Electronics engineering source data:
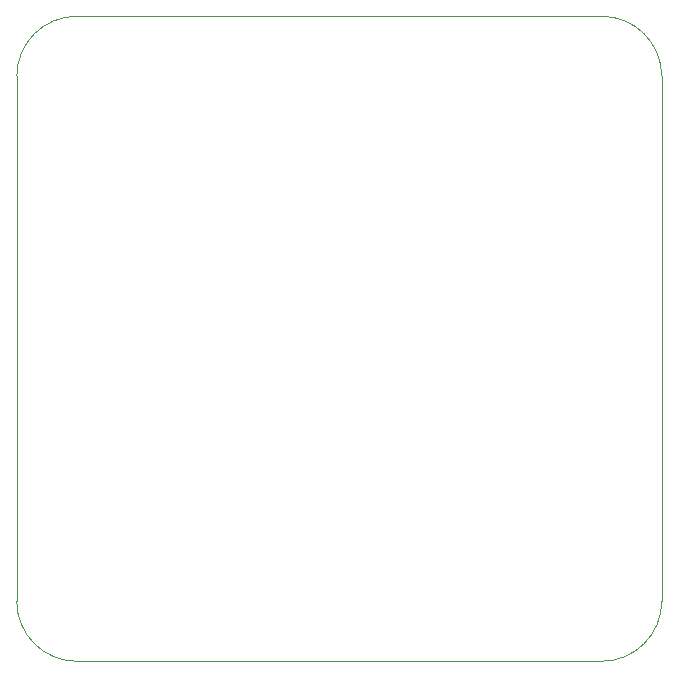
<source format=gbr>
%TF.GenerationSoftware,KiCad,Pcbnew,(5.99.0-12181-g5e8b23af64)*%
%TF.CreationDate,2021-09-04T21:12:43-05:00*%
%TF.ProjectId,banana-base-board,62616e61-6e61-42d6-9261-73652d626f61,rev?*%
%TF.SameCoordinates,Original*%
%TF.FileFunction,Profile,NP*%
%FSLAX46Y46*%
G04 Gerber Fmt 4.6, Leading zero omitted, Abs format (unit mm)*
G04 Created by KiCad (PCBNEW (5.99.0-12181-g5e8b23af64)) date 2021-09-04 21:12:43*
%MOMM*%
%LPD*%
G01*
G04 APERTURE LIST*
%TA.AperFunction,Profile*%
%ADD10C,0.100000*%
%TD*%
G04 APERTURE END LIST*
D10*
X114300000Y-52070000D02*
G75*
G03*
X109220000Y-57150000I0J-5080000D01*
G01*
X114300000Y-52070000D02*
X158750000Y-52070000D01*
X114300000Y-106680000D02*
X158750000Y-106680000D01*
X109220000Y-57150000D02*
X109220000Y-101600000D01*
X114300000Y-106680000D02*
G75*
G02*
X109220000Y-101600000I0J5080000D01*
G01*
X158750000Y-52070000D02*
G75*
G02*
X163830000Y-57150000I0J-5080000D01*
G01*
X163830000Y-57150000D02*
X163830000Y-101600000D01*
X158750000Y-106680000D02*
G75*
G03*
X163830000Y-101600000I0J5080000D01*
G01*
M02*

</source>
...
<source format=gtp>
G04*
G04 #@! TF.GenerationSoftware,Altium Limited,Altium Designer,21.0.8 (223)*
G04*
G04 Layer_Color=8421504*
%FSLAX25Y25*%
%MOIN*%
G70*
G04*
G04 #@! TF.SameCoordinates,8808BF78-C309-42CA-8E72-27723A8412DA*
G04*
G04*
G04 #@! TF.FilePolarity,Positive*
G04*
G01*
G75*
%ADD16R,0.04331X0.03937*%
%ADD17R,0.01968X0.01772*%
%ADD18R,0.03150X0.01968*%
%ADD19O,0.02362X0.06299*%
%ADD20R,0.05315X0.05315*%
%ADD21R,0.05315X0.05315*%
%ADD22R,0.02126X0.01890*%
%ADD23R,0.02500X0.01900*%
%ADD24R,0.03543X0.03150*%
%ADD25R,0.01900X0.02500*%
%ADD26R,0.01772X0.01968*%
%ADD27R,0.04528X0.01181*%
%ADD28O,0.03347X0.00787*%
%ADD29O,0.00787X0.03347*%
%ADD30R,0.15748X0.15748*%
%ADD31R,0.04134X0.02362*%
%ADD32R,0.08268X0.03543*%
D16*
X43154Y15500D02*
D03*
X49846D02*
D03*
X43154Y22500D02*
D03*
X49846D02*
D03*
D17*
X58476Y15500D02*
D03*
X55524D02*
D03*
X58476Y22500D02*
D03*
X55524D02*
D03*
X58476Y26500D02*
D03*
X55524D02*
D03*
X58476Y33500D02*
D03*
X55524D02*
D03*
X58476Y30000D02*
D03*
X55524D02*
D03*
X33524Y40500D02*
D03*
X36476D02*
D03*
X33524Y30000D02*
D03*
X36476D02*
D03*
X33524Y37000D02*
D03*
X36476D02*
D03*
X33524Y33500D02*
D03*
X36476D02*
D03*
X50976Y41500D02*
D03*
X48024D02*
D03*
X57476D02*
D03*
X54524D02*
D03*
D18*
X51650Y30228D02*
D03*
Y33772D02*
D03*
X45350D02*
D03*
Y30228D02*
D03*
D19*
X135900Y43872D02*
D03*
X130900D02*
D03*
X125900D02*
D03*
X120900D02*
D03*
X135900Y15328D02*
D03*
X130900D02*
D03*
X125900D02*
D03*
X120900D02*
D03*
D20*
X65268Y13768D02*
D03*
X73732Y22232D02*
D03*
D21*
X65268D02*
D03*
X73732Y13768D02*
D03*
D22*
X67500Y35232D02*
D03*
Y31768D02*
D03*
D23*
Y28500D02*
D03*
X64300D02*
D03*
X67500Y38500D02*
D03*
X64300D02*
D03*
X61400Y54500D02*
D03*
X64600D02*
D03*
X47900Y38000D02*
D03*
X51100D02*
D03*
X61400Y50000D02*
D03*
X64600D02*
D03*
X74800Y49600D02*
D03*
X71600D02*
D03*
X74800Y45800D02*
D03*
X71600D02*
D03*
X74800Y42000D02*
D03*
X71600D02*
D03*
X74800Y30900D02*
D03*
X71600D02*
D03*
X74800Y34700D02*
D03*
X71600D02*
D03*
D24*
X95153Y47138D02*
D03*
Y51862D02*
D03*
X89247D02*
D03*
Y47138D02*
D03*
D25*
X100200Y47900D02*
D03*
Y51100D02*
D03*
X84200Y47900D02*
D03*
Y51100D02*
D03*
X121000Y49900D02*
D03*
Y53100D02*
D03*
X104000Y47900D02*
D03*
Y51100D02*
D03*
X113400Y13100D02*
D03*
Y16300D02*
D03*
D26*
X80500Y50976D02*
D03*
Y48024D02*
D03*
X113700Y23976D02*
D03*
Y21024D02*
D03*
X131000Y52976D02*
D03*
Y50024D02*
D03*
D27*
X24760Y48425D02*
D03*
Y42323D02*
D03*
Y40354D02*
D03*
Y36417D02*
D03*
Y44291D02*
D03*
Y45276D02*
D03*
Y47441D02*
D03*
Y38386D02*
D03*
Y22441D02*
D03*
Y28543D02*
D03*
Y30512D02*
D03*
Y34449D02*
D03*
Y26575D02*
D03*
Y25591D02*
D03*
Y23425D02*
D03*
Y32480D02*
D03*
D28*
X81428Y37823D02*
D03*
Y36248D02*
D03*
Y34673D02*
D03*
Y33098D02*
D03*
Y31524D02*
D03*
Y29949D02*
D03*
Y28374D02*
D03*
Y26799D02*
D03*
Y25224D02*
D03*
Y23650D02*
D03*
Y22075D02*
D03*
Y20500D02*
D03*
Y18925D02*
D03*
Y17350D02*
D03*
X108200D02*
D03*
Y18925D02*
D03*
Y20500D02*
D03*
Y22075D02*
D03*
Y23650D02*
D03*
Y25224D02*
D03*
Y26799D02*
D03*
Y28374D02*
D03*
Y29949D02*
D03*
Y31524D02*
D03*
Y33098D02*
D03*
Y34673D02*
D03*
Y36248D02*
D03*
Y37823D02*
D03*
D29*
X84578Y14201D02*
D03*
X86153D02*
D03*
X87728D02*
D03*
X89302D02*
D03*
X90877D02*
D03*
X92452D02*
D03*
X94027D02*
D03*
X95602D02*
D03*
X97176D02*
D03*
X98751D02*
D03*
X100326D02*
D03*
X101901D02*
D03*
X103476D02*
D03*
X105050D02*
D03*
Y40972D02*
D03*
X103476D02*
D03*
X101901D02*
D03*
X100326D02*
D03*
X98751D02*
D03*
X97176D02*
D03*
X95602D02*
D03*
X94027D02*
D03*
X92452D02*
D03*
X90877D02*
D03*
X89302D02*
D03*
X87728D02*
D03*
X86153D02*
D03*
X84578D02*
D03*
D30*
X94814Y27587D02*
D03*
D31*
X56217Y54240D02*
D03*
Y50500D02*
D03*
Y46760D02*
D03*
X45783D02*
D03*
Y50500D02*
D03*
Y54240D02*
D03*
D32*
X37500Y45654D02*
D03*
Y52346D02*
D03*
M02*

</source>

» REQUIRED ACTION
If a line contains the word "GenerationSoftware", it counts; say how many such lines the records hold, and give only that number.

» OUTPUT FOR THIS TASK
2